- EXERCISE INSTRUCTIONS
(1) Answer the following from the printing apparatus passage:
(a) In Modification Example 2, on which side of the outlet path 250 is the liquid ejecting unit 290 disposed?
(b) In which path is it preferable to provide the liquid ejecting unit 290?
(c) What reduction becomes possible because only one liquid ejecting unit 290 is provided?
(2) Quote the part of the printing apparatus passage that opens with the words containing "Next, the liquid" and closes with "transportation path 218.".

- GIVEN TEXT

## start

In addition, since the liquid ejecting unit 290 provided in the transportation path 218 can eject liquid onto the paper sheet M, on which printing has been performed, such that the difference in amount of moisture between the front and rear surfaces of the paper sheet M falls within the predetermined range, it is possible to suppress the curling of the paper sheet M that occurs due to a difference in drying time which is caused by the difference in amount of moisture between the front and rear surfaces of the paper sheet M. Therefore, it is possible to provide the printing apparatus 1 with which it is possible to suppress stacking failure which occurs due to the curling of the paper sheet M, on which printing has been performed, when the post processing is performed on the paper sheet M.
Next, the liquid ejecting unit 290 according to Modification Example 2 of the third embodiment of the invention will be described.
The position of the liquid ejecting unit 290 according to Modification Example 2 is different from the position of the liquid ejecting unit 290 according to the third embodiment and the liquid ejecting unit 290 according to Modification Example 2 is disposed on the upstream side of the outlet path 250 which is a portion of the transportation path 218.
According to this configuration, it is possible to lengthen a portion of the transportation path 218 which is on the downstream side of the liquid ejecting unit 290 and it is possible to lengthen a time for drying liquid, which is ejected to suppress deformation such as the second curling effect of the paper sheet M. Therefore, it is possible to suppress an increase in friction resistance of the paper sheet M which occurs due to the paper sheet M being insufficiently dried.
Note that, it is preferable that the liquid ejecting unit 290 be provided in the inlet path 243 which is on the upstream side of the branch paths 244 and 245. If the liquid ejecting unit 290 is provided in the inlet path 243, it is possible to lengthen a portion of the transportation path 218 which is on the downstream side of the liquid ejecting unit 290 and it is possible to lengthen a time for drying the ejected liquid. Therefore, it is possible to suppress an increase in friction resistance of the paper sheet M which occurs due to the paper sheet M being insufficiently dried. In addition, since only one liquid ejecting unit 290 is provided, it is possible to achieve a reduction in cost and size of the printing apparatus 1 or the post processing device 2.

## end

- ROWS

## start

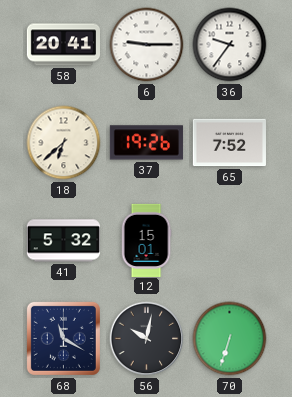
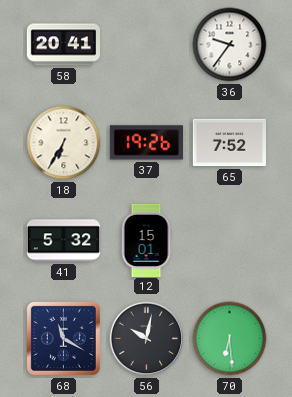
6: 9:15 -> none
18: 6:38 -> 6:35
70: 6:33 -> 6:29
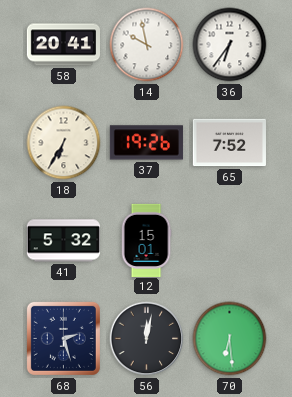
14: none -> 9:58
36: 9:36 -> 6:36
68: 11:20 -> 2:27
56: 10:02 -> 12:02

## end

- TASK-BY-TASK SOLUTIONS
(1)
(a) The upstream side.
(b) The inlet path 243, which is on the upstream side of the branch paths 244 and 245.
(c) A reduction in cost and size of the printing apparatus 1 or the post processing device 2.

(2)
Next, the liquid ejecting unit 290 according to Modification Example 2 of the third embodiment of the invention will be described.
The position of the liquid ejecting unit 290 according to Modification Example 2 is different from the position of the liquid ejecting unit 290 according to the third embodiment and the liquid ejecting unit 290 according to Modification Example 2 is disposed on the upstream side of the outlet path 250 which is a portion of the transportation path 218.